Un racisme systémique et sociétal, même contre les tirailleurs sénégalais forcés de faire la guerre pour la France.
A la fin de la deuxième guerre mondiale, pour ne pas ternir la pureté blanche de l’armée française, le Général De Gaulle et l’état major de l’armée française procèdent à son blanchissement en renvoyant chez eux des milliers de tirailleurs sénégalais qui seront exclus de la gloire de la Libération. La France n’avait plus besoin d’eux, leur couleur noire devenait subitement un problème pour l’image de son armée. Mais la France n’a pas eu honte de compter sur la bravoure des combattants Noirs pour sauver sa peau face à la férocité et à la coriacité de l’armée allemande.
A la fin de la deuxième guerre mondiale, malgré que plus de 80 000 combattants Noirs eussent perdu leurs vies pour la France, les tirailleurs sénégalais redevenaient ces êtres disgracieux aux traits du visage proéminents, ces Nègres pressés de poser leurs armes pour se livrer à des danses macabres comme la Bamboula, ces mâles impurs à qui l’état major français voulait empêcher de fréquenter les femmes blanches. Ils ont été victimes des racistes français qui les désignaient péjorativement par « Banboula », pour les ramener à un statut d’être primitif et sauvage. Une bande dessinée a même été a été dédiée à ces clichés méprisants des Noirs : « Les aventures de Bamboula », qu’une maison d’édition française sans scrupule avait voulu rééditer en 2018.
Plus choquant encore, les français ne s’étaient pas ouvertement indignés quand la
défunte biscuiterie Saint-Michel avait donné le nom raciste de Bamboula à un de ses biscuits, et avait imaginé un village de Nègres dénommé « Babouland ». Ce mépris des Noirs a été poussé à son paroxysme quand cette marque a voulu créer en France un zoo humain, illustrant des villageois ivoiriens (Les lions et girafes extorqués du Serengeti ne les suffisaient plus pour égayer les visiteurs de leurs zoos. Il leur fallait maintenant du Nègre).

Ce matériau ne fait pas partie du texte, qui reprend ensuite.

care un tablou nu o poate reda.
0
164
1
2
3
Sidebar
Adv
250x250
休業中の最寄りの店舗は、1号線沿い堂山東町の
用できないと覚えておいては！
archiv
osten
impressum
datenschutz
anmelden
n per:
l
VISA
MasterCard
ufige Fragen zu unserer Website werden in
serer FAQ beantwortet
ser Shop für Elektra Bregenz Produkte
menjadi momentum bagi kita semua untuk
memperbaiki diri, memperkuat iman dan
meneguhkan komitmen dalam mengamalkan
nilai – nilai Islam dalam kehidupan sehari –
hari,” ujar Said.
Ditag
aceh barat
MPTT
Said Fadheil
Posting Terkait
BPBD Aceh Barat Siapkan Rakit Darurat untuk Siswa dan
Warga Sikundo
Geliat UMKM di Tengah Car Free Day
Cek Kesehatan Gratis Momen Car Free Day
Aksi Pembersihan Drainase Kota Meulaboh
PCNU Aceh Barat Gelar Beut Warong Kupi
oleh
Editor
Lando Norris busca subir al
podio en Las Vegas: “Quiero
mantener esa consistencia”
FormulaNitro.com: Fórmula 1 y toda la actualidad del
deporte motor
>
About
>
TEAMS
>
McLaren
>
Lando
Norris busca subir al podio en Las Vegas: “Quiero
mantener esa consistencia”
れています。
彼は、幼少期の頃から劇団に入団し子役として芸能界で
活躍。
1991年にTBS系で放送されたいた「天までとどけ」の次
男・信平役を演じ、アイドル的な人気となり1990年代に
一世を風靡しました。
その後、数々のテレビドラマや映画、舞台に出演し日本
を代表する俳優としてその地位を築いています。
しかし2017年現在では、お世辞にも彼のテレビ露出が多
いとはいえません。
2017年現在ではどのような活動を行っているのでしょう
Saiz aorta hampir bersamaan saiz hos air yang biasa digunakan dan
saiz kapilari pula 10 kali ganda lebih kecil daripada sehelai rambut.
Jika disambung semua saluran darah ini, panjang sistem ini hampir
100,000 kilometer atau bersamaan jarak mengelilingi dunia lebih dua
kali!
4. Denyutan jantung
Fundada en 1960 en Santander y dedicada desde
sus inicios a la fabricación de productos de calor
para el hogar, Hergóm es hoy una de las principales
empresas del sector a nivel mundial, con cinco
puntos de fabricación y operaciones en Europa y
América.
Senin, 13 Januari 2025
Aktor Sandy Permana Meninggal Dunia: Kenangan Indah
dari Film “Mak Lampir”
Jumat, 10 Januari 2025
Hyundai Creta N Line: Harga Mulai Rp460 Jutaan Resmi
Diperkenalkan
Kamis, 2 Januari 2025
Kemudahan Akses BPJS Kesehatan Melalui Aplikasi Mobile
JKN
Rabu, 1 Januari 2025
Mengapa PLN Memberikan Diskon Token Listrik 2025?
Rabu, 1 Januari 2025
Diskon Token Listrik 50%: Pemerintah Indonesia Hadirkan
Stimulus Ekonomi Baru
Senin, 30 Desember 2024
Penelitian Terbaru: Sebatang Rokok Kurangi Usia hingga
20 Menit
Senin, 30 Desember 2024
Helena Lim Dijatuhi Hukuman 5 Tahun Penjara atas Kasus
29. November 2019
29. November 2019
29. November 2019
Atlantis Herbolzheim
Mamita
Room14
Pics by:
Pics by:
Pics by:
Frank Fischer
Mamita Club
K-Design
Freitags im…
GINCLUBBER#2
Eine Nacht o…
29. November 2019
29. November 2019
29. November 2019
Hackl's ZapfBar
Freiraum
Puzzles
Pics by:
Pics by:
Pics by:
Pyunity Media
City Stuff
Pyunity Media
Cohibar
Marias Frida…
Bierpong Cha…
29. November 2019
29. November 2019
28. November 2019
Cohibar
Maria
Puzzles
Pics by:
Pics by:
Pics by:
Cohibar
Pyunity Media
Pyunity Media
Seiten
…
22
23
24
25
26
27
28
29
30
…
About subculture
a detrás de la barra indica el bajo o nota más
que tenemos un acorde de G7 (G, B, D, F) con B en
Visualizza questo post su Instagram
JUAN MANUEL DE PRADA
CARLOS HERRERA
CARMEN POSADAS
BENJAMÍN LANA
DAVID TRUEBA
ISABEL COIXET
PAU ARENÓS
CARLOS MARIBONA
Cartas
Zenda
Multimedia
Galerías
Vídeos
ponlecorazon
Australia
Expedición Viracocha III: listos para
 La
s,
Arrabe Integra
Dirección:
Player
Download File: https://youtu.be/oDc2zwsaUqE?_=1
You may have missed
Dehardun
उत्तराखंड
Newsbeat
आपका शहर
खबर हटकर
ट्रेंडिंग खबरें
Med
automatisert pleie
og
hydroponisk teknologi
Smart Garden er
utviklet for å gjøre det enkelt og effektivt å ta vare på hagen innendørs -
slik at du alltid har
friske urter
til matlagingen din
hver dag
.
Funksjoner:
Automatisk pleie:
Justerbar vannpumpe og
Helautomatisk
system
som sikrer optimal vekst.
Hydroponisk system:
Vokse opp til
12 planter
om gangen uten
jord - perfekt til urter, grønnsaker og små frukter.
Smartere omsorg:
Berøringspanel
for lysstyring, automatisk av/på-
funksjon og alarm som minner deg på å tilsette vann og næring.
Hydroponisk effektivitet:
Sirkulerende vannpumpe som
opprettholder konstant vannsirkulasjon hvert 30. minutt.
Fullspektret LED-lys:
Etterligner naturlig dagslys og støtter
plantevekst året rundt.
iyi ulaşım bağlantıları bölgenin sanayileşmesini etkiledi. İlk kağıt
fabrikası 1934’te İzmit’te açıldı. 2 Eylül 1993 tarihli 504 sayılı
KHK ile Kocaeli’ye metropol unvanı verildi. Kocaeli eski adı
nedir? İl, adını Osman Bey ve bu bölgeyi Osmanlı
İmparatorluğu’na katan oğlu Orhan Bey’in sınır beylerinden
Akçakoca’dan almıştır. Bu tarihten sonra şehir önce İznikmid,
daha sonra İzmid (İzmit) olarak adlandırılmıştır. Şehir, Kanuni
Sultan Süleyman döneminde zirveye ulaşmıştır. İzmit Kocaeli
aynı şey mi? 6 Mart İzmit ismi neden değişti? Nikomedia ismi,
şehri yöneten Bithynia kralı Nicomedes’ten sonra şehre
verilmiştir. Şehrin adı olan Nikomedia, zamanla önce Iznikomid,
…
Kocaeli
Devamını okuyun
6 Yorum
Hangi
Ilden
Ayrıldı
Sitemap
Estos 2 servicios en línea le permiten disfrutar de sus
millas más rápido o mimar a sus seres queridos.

On voit bien que le piédestal de la haine des Noirs par les racistes français a été forgé depuis des siècles, et que chaque génération de racistes apporte à l’édifice haineux sa pierre négrophobe. Les Noirs de tous pays doivent se mobiliser contre chaque acte négrophobe, pour imposer le respect de leur dignité.
Il faut toutefois préciser que cette dynamique négrophobe ne concerne pas tous les français. Loin de là. Mieux, une grande partie des pitoyables racistes qui remplissent les rangs de l’extrême droite n’est pas d’origine française : ce sont xénophobes zélés, des fachos et des frustrés issus de l’immigration blanche, moins français que les Noirs issus d’anciennes colonies ou territoires français.
Aliou TALL,
Président du Réseau Africain de Défense des Usagers, des Consommateurs, et du Citoyen (RADUCC).